Il circuito di Monaco, stretto e pieno di curve, imponeva – almeno fino agli anni ’70 – ai corridori un eccezionale sforzo, sia fisico che psichico. A parte la ristrettezza della sede stradale e i marciapiedi rialzati ci sono due o tre punti estremamente insidiosi, dove anche a 50 all’ora una manovra sbagliata può determinare l’irreparabile. Uno di questi è l’inizio del breve rettilineo ricavato sulla banchina del porticciolo. In questo punto nel corso dei vari Gran premi di Formula 1 si sono verificati degli incidenti come quello che vide protagonista nel 1955 Alberto Ascari che piombò con la sua macchina in mare e che si dice essere una tra le cause dell’incidente mortale avvenuto qualche giorno dopo a Monza.

Gli organizzatori monegaschi hanno quindi pensato di ridurre la velocità modificando artificialmente la curvetta e sul ciglio della banchina una ininterrotta fila di balle di paglia avrebbe dovuto proteggere le vetture dai pali della luce e dai grossi piloni di attracco delle imbarcazioni. La modifica riduce la velocità delle macchine ma induce i piloti a sfiorare le staccionate con il pericolo di toccare una delle barriere con i mozzi delle ruote.
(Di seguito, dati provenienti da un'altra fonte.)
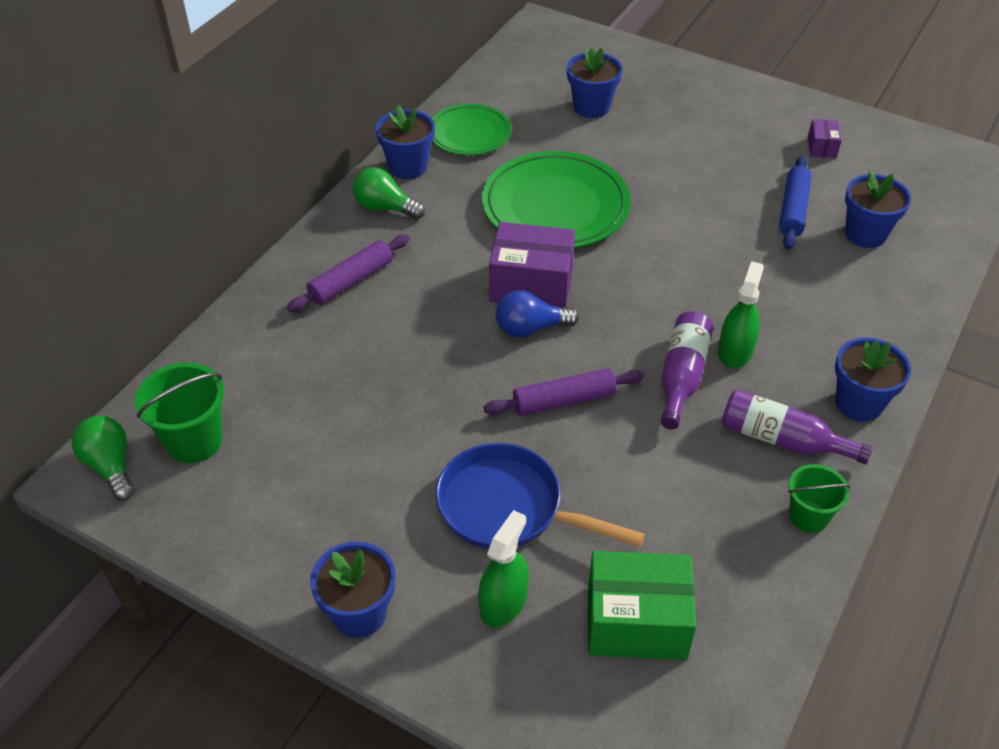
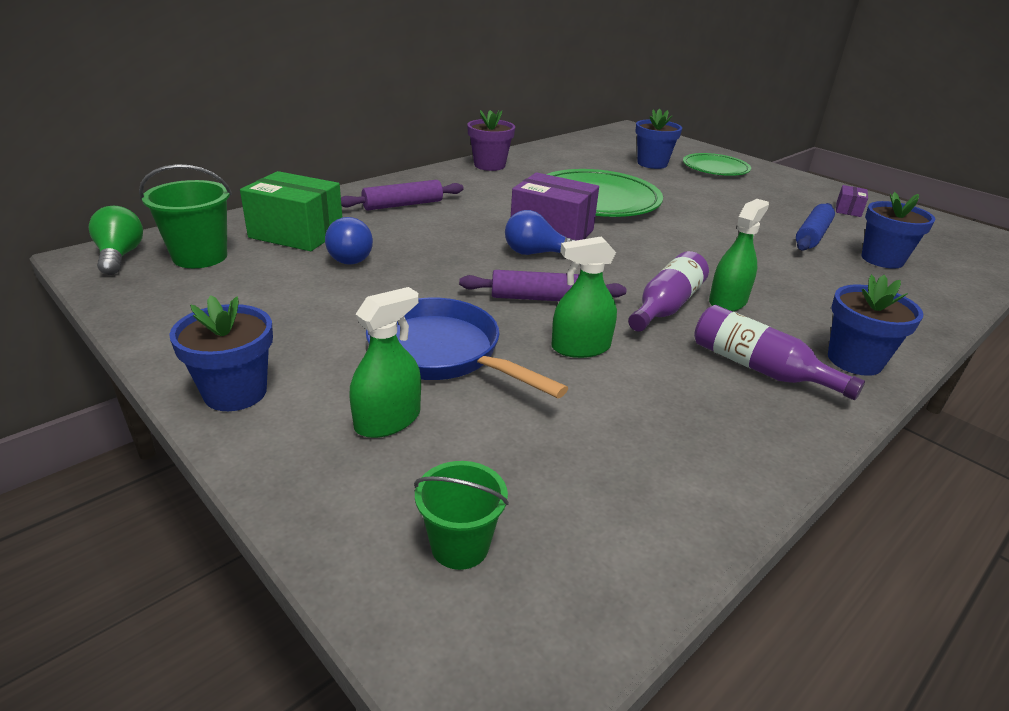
camera: 15 degrees right, 15 degrees down
green light bulb [353,167,425,220] -> none
blue flower pot [376,106,435,179] -> purple flower pot [467,110,515,171]
green plate [432,104,511,155] -> green plate moved to [683,153,751,176]
green box [588,551,696,660] -> green box moved to [240,171,343,251]
green bucket [788,464,851,533] -> green bucket moved to [414,461,509,570]
none -> blue light bulb [325,217,373,265]
none -> green spray bottle [551,236,617,358]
Il sabato prima del Gran Premio del 1967, nella gara per le macchine di Formula 3, si verifica in quel punto un groviglio di cinque auto e uno dei protagonisti, l’inglese Daghorn, ne esce con una gamba fratturata.

Ma il dramma avverrà il giorno dopo, domenica 7 maggio, durante il GP di Formula 1. Lorenzo Bandini, prima guida della Ferrari, già durante le prove di venerdì aveva avuto un non grave incidente nella discesa verso la stazione, danneggiando la sua monoposto. Era arrivato a Monte Carlo investito da una grossa responsabilità, perché tutti lo indicavano come il favorito del Gran Premio e da parecchi anni il corridore milanese attendeva la sua grande giornata.

Durante la prima parte della gara rimane quasi sempre in seconda posizione, alle spalle di Dennis Hulme, il futuro vincitore, ed a un certo momento (attorno al 66° giro dei cento previsti), era sembrato in grado di acciuffarlo. Ma aveva prima sostenuto una lotta estenuante con John Surtees e successivamente con Jim Clark. Così, quasi all’improvviso, sembrò non farcela più perdendo la sua caratteristica scioltezza di guida. In quel tratto di pista, vicino alla banchina del porto, probabilmente per stanchezza, la sua Ferrari tocca le protezioni, si ribalta e prende fuoco. Bandini rimane imprigionato sotto la vettura: quando i soccorritori lo estraggono dai rottami le fiamme lo hanno spaventosamente ustionato.

Il pilota italiano viene portato al centro ospedaliero Principessa Grace dove i medici lo sottopongono a un intervento chirurgico che dura sei ore. L’operazione è eseguita dal professor Chatelain che pratica a Bandini la tracheotomia e che gli ha asportato la milza spappolata. Il corpo del pilota è per oltre due terzi coperto di ustioni. Ha costole fratturate e lesioni polmonari perché, per tre minuti almeno, tra le fiamme, ha respirato gas incandescenti. Il professor Chatelain, dopo l’intervento, dice che le condizioni del pilota sono disperate: «Abbiamo fatto quanto era possibile per salvarlo. Adesso non ci resta che seguire la sua lotta. Le prossime 48 ore saranno decisive ».

Mercoledì 10 maggio, dopo settanta ore di agonia, Lorenzo Bandini se ne va per sempre. Avrebbe compiuto 32 anni a dicembre.